---------- Given information

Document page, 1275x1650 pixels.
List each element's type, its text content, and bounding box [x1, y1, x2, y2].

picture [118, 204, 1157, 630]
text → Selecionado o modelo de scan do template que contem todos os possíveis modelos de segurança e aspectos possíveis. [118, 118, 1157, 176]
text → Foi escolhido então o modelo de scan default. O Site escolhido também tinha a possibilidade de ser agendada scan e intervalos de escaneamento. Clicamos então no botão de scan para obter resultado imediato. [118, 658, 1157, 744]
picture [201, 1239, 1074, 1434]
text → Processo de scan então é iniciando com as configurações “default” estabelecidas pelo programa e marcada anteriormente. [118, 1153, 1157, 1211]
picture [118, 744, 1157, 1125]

--------------------

> **What is expected**
Reproduce the rows above word for word, without changing anything.

> **Solution for this exercise**
Document page, 1275x1650 pixels.
List each element's type, its text content, and bounding box [x1, y1, x2, y2].

picture [118, 204, 1157, 630]
text → Selecionado o modelo de scan do template que contem todos os possíveis modelos de segurança e aspectos possíveis. [118, 118, 1157, 176]
text → Foi escolhido então o modelo de scan default. O Site escolhido também tinha a possibilidade de ser agendada scan e intervalos de escaneamento. Clicamos então no botão de scan para obter resultado imediato. [118, 658, 1157, 744]
picture [201, 1239, 1074, 1434]
text → Processo de scan então é iniciando com as configurações “default” estabelecidas pelo programa e marcada anteriormente. [118, 1153, 1157, 1211]
picture [118, 744, 1157, 1125]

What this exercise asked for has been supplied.